Data drawn from a collection
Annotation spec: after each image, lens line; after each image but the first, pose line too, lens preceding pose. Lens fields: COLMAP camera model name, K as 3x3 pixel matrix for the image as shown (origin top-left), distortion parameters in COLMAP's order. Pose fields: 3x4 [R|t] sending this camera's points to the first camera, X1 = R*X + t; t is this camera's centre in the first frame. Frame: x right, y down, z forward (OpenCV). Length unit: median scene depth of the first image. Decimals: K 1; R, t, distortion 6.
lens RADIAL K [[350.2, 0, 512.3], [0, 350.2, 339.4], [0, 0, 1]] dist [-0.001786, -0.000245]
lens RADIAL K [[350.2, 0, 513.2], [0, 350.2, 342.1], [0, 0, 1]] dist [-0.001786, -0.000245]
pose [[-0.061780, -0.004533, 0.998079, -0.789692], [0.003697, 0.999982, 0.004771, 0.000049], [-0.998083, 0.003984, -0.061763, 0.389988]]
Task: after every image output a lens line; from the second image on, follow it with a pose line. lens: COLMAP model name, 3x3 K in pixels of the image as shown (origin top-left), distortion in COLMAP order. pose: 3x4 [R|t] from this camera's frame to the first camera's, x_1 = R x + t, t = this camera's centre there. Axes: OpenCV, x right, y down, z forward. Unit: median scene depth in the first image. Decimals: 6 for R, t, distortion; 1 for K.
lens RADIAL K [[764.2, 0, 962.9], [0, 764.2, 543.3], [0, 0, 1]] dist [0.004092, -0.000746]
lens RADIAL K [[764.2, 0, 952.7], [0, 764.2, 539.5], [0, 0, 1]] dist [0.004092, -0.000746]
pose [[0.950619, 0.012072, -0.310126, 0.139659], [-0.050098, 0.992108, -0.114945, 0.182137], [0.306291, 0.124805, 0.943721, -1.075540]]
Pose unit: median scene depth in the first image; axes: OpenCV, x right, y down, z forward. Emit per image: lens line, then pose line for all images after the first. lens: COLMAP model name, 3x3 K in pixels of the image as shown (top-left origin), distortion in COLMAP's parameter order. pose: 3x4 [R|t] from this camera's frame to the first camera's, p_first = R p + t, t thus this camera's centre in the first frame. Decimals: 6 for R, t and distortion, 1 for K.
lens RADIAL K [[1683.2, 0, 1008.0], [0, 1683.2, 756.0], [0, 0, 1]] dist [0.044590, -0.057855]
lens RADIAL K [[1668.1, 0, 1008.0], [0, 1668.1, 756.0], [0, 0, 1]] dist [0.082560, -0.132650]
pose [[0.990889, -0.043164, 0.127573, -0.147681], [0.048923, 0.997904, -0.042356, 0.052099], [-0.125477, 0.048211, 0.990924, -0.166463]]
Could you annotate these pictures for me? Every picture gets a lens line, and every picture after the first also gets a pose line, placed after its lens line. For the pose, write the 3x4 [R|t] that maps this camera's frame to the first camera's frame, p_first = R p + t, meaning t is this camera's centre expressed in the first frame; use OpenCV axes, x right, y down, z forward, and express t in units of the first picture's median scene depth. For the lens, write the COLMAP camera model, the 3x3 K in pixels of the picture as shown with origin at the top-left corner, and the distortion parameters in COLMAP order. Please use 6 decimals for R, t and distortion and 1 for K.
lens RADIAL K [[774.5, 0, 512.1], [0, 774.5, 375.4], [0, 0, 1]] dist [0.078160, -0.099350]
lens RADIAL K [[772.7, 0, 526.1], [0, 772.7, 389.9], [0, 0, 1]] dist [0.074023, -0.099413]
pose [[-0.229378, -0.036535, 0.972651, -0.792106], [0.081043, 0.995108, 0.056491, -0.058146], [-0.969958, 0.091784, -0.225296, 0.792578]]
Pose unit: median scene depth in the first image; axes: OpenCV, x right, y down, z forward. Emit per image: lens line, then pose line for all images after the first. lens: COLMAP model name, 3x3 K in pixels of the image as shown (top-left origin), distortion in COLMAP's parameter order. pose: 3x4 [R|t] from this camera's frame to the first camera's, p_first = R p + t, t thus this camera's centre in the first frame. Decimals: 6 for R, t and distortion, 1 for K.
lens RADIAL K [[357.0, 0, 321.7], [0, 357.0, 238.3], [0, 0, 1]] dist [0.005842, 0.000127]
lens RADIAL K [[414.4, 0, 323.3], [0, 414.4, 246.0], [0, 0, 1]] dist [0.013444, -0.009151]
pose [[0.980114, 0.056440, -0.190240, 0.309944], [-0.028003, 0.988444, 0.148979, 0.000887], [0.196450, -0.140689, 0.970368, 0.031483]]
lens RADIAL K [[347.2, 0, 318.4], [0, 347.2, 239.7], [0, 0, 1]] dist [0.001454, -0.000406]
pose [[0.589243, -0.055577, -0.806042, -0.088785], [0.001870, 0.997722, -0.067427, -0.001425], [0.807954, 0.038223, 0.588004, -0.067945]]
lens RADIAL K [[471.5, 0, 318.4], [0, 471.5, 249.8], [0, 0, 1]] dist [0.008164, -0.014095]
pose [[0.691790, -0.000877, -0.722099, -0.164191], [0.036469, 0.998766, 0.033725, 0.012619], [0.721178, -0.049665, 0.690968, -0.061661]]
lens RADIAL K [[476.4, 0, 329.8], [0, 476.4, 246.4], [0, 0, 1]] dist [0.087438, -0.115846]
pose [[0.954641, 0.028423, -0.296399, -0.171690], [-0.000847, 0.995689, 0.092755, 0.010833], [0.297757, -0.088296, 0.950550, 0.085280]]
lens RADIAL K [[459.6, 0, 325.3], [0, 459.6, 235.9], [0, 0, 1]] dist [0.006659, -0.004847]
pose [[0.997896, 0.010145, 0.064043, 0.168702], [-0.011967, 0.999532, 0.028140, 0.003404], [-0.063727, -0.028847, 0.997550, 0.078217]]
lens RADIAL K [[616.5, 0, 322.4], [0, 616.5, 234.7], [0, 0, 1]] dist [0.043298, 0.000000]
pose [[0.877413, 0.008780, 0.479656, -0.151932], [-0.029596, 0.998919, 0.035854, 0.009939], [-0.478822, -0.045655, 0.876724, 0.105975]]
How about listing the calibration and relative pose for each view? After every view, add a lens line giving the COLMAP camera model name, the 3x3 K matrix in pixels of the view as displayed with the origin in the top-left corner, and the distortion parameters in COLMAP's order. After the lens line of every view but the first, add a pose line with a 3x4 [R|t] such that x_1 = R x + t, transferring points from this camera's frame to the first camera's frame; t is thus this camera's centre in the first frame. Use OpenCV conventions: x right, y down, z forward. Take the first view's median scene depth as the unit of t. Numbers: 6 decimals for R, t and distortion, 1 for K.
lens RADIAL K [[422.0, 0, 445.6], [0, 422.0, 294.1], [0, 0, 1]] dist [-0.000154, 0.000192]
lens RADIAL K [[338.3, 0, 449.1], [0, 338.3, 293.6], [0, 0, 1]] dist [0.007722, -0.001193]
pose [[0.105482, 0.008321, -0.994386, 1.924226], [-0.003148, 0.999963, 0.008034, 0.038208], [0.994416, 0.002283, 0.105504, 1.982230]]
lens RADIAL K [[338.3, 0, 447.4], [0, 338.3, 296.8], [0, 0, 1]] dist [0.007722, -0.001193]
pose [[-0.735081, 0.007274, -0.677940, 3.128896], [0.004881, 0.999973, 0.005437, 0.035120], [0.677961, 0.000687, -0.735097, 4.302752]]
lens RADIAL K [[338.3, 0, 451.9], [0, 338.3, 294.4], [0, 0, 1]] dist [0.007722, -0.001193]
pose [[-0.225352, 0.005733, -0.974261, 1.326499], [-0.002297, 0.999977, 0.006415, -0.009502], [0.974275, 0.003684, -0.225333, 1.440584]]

- **Task to complete**: Copy every line of the records above verbatim, leaving nothing out.

- **Output of the exercise**:
Annotation spec: after each image, lens line; after each image but the first, pose line too, lens preceding pose. Lens fields: COLMAP camera model name, K as 3x3 pixel matrix for the image as shown (origin top-left), distortion parameters in COLMAP's order. Pose fields: 3x4 [R|t] sending this camera's points to the first camera, X1 = R*X + t; t is this camera's centre in the first frame. Frame: x right, y down, z forward (OpenCV). Length unit: median scene depth of the first image. Decimals: K 1; R, t, distortion 6.
lens RADIAL K [[350.2, 0, 512.3], [0, 350.2, 339.4], [0, 0, 1]] dist [-0.001786, -0.000245]
lens RADIAL K [[350.2, 0, 513.2], [0, 350.2, 342.1], [0, 0, 1]] dist [-0.001786, -0.000245]
pose [[-0.061780, -0.004533, 0.998079, -0.789692], [0.003697, 0.999982, 0.004771, 0.000049], [-0.998083, 0.003984, -0.061763, 0.389988]]
Task: after every image output a lens line; from the second image on, follow it with a pose line. lens: COLMAP model name, 3x3 K in pixels of the image as shown (origin top-left), distortion in COLMAP order. pose: 3x4 [R|t] from this camera's frame to the first camera's, x_1 = R x + t, t = this camera's centre there. Axes: OpenCV, x right, y down, z forward. Unit: median scene depth in the first image. Decimals: 6 for R, t, distortion; 1 for K.
lens RADIAL K [[764.2, 0, 962.9], [0, 764.2, 543.3], [0, 0, 1]] dist [0.004092, -0.000746]
lens RADIAL K [[764.2, 0, 952.7], [0, 764.2, 539.5], [0, 0, 1]] dist [0.004092, -0.000746]
pose [[0.950619, 0.012072, -0.310126, 0.139659], [-0.050098, 0.992108, -0.114945, 0.182137], [0.306291, 0.124805, 0.943721, -1.075540]]
Pose unit: median scene depth in the first image; axes: OpenCV, x right, y down, z forward. Emit per image: lens line, then pose line for all images after the first. lens: COLMAP model name, 3x3 K in pixels of the image as shown (top-left origin), distortion in COLMAP's parameter order. pose: 3x4 [R|t] from this camera's frame to the first camera's, p_first = R p + t, t thus this camera's centre in the first frame. Decimals: 6 for R, t and distortion, 1 for K.
lens RADIAL K [[1683.2, 0, 1008.0], [0, 1683.2, 756.0], [0, 0, 1]] dist [0.044590, -0.057855]
lens RADIAL K [[1668.1, 0, 1008.0], [0, 1668.1, 756.0], [0, 0, 1]] dist [0.082560, -0.132650]
pose [[0.990889, -0.043164, 0.127573, -0.147681], [0.048923, 0.997904, -0.042356, 0.052099], [-0.125477, 0.048211, 0.990924, -0.166463]]
Could you annotate these pictures for me? Every picture gets a lens line, and every picture after the first also gets a pose line, placed after its lens line. For the pose, write the 3x4 [R|t] that maps this camera's frame to the first camera's frame, p_first = R p + t, meaning t is this camera's centre expressed in the first frame; use OpenCV axes, x right, y down, z forward, and express t in units of the first picture's median scene depth. For the lens, write the COLMAP camera model, the 3x3 K in pixels of the picture as shown with origin at the top-left corner, and the distortion parameters in COLMAP order. Please use 6 decimals for R, t and distortion and 1 for K.
lens RADIAL K [[774.5, 0, 512.1], [0, 774.5, 375.4], [0, 0, 1]] dist [0.078160, -0.099350]
lens RADIAL K [[772.7, 0, 526.1], [0, 772.7, 389.9], [0, 0, 1]] dist [0.074023, -0.099413]
pose [[-0.229378, -0.036535, 0.972651, -0.792106], [0.081043, 0.995108, 0.056491, -0.058146], [-0.969958, 0.091784, -0.225296, 0.792578]]
Pose unit: median scene depth in the first image; axes: OpenCV, x right, y down, z forward. Emit per image: lens line, then pose line for all images after the first. lens: COLMAP model name, 3x3 K in pixels of the image as shown (top-left origin), distortion in COLMAP's parameter order. pose: 3x4 [R|t] from this camera's frame to the first camera's, p_first = R p + t, t thus this camera's centre in the first frame. Decimals: 6 for R, t and distortion, 1 for K.
lens RADIAL K [[357.0, 0, 321.7], [0, 357.0, 238.3], [0, 0, 1]] dist [0.005842, 0.000127]
lens RADIAL K [[414.4, 0, 323.3], [0, 414.4, 246.0], [0, 0, 1]] dist [0.013444, -0.009151]
pose [[0.980114, 0.056440, -0.190240, 0.309944], [-0.028003, 0.988444, 0.148979, 0.000887], [0.196450, -0.140689, 0.970368, 0.031483]]
lens RADIAL K [[347.2, 0, 318.4], [0, 347.2, 239.7], [0, 0, 1]] dist [0.001454, -0.000406]
pose [[0.589243, -0.055577, -0.806042, -0.088785], [0.001870, 0.997722, -0.067427, -0.001425], [0.807954, 0.038223, 0.588004, -0.067945]]
lens RADIAL K [[471.5, 0, 318.4], [0, 471.5, 249.8], [0, 0, 1]] dist [0.008164, -0.014095]
pose [[0.691790, -0.000877, -0.722099, -0.164191], [0.036469, 0.998766, 0.033725, 0.012619], [0.721178, -0.049665, 0.690968, -0.061661]]
lens RADIAL K [[476.4, 0, 329.8], [0, 476.4, 246.4], [0, 0, 1]] dist [0.087438, -0.115846]
pose [[0.954641, 0.028423, -0.296399, -0.171690], [-0.000847, 0.995689, 0.092755, 0.010833], [0.297757, -0.088296, 0.950550, 0.085280]]
lens RADIAL K [[459.6, 0, 325.3], [0, 459.6, 235.9], [0, 0, 1]] dist [0.006659, -0.004847]
pose [[0.997896, 0.010145, 0.064043, 0.168702], [-0.011967, 0.999532, 0.028140, 0.003404], [-0.063727, -0.028847, 0.997550, 0.078217]]
lens RADIAL K [[616.5, 0, 322.4], [0, 616.5, 234.7], [0, 0, 1]] dist [0.043298, 0.000000]
pose [[0.877413, 0.008780, 0.479656, -0.151932], [-0.029596, 0.998919, 0.035854, 0.009939], [-0.478822, -0.045655, 0.876724, 0.105975]]
How about listing the calibration and relative pose for each view? After every view, add a lens line giving the COLMAP camera model name, the 3x3 K matrix in pixels of the view as displayed with the origin in the top-left corner, and the distortion parameters in COLMAP's order. After the lens line of every view but the first, add a pose line with a 3x4 [R|t] such that x_1 = R x + t, transferring points from this camera's frame to the first camera's frame; t is thus this camera's centre in the first frame. Use OpenCV conventions: x right, y down, z forward. Take the first view's median scene depth as the unit of t. Numbers: 6 decimals for R, t and distortion, 1 for K.
lens RADIAL K [[422.0, 0, 445.6], [0, 422.0, 294.1], [0, 0, 1]] dist [-0.000154, 0.000192]
lens RADIAL K [[338.3, 0, 449.1], [0, 338.3, 293.6], [0, 0, 1]] dist [0.007722, -0.001193]
pose [[0.105482, 0.008321, -0.994386, 1.924226], [-0.003148, 0.999963, 0.008034, 0.038208], [0.994416, 0.002283, 0.105504, 1.982230]]
lens RADIAL K [[338.3, 0, 447.4], [0, 338.3, 296.8], [0, 0, 1]] dist [0.007722, -0.001193]
pose [[-0.735081, 0.007274, -0.677940, 3.128896], [0.004881, 0.999973, 0.005437, 0.035120], [0.677961, 0.000687, -0.735097, 4.302752]]
lens RADIAL K [[338.3, 0, 451.9], [0, 338.3, 294.4], [0, 0, 1]] dist [0.007722, -0.001193]
pose [[-0.225352, 0.005733, -0.974261, 1.326499], [-0.002297, 0.999977, 0.006415, -0.009502], [0.974275, 0.003684, -0.225333, 1.440584]]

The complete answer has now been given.